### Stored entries
┌──

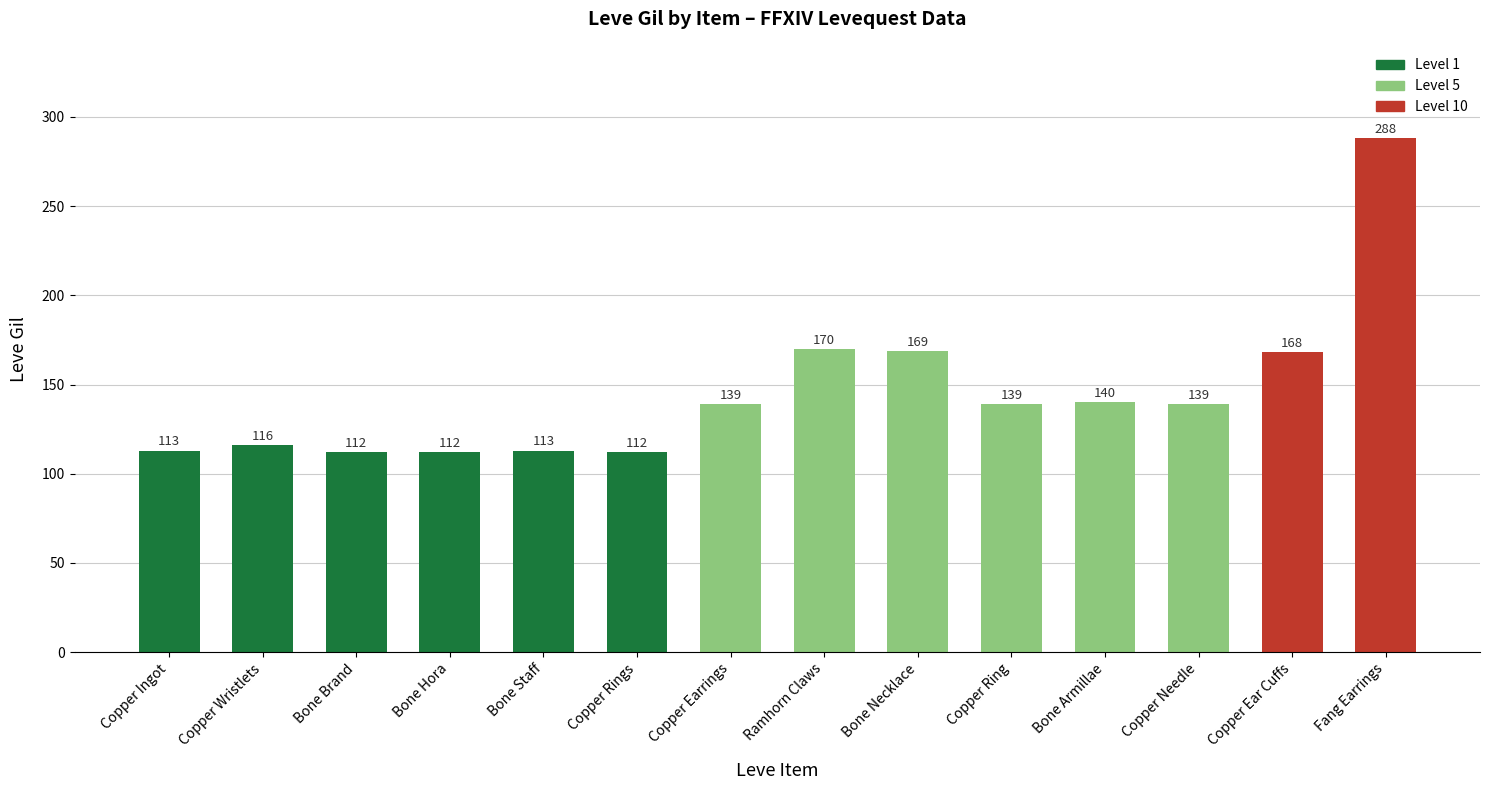

Which label corresponds to the largest value in the chart?

Fang Earrings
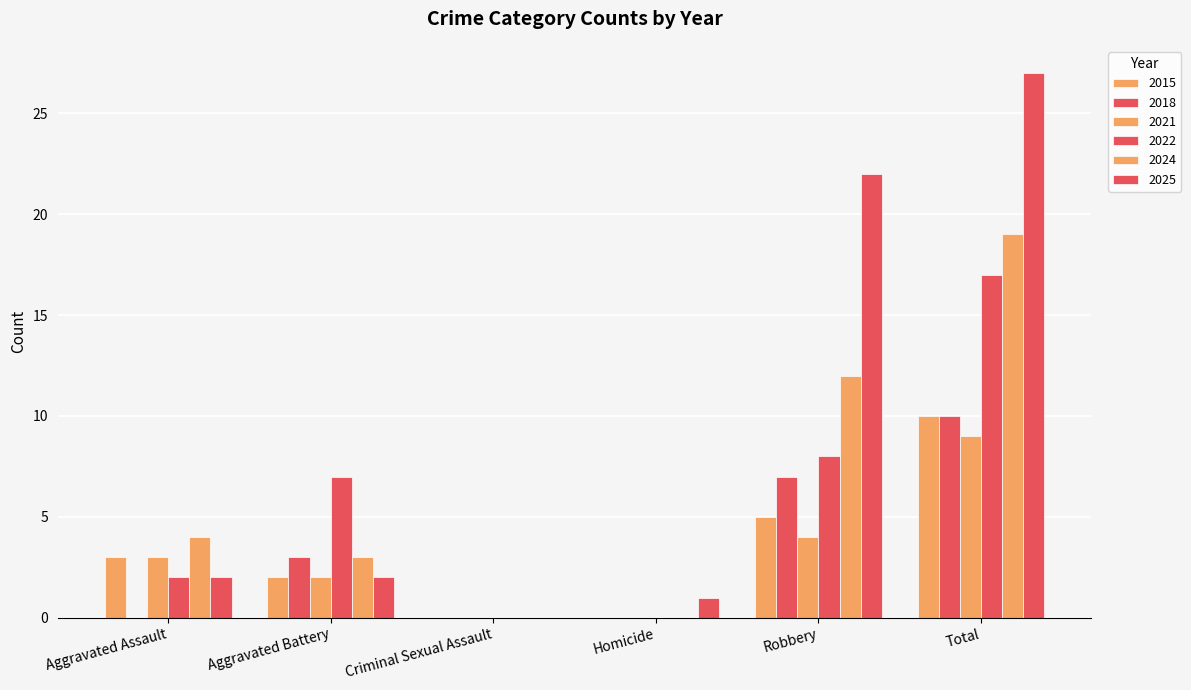

Between Criminal Sexual Assault and Homicide, which is larger?

Criminal Sexual Assault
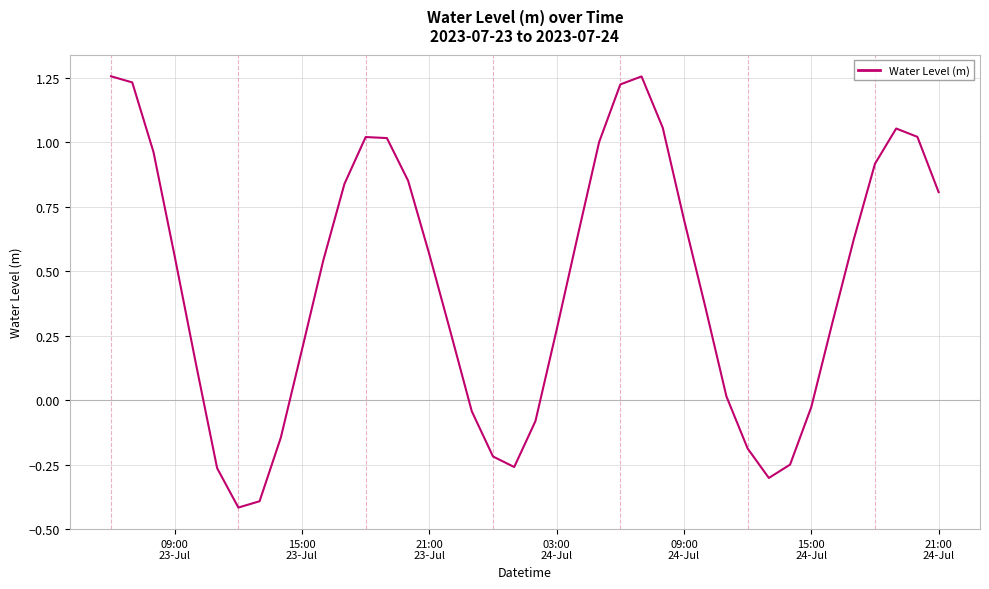

What is the smallest value displayed?

-0.4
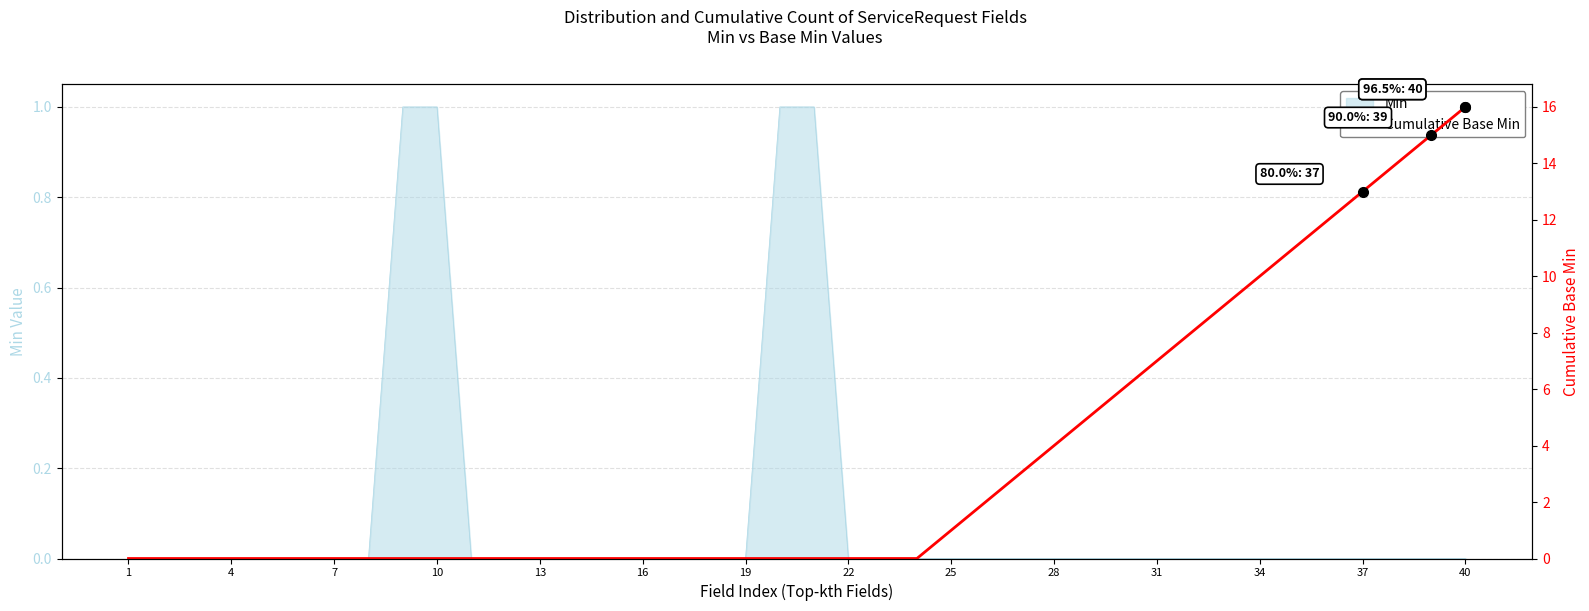

Which label corresponds to the smallest value in the chart?

1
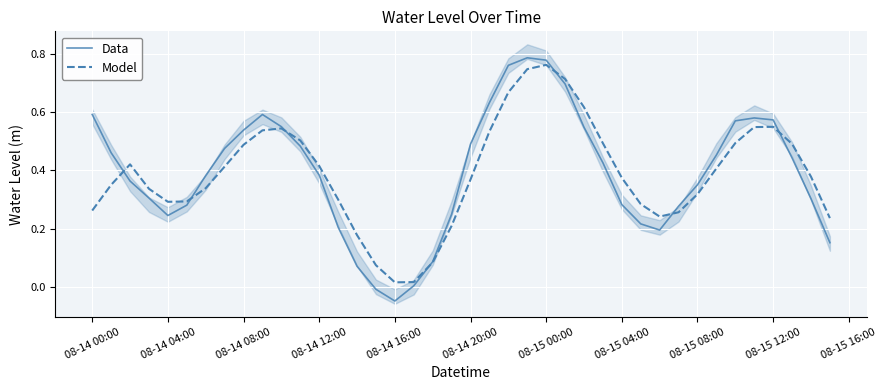

The value of Data at 08-14 20:00 is 0.5. True or false?

True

└──

### What you need to do
Recast all of the stored entries above as a numbered list with one line per item, omitting blank lines and every picture.

### Your response
1. Which label corresponds to the largest value in the chart?
2. Fang Earrings
3. Between Criminal Sexual Assault and Homicide, which is larger?
4. Criminal Sexual Assault
5. What is the smallest value displayed?
6. -0.4
7. Which label corresponds to the smallest value in the chart?
8. 1
9. The value of Data at 08-14 20:00 is 0.5. True or false?
10. True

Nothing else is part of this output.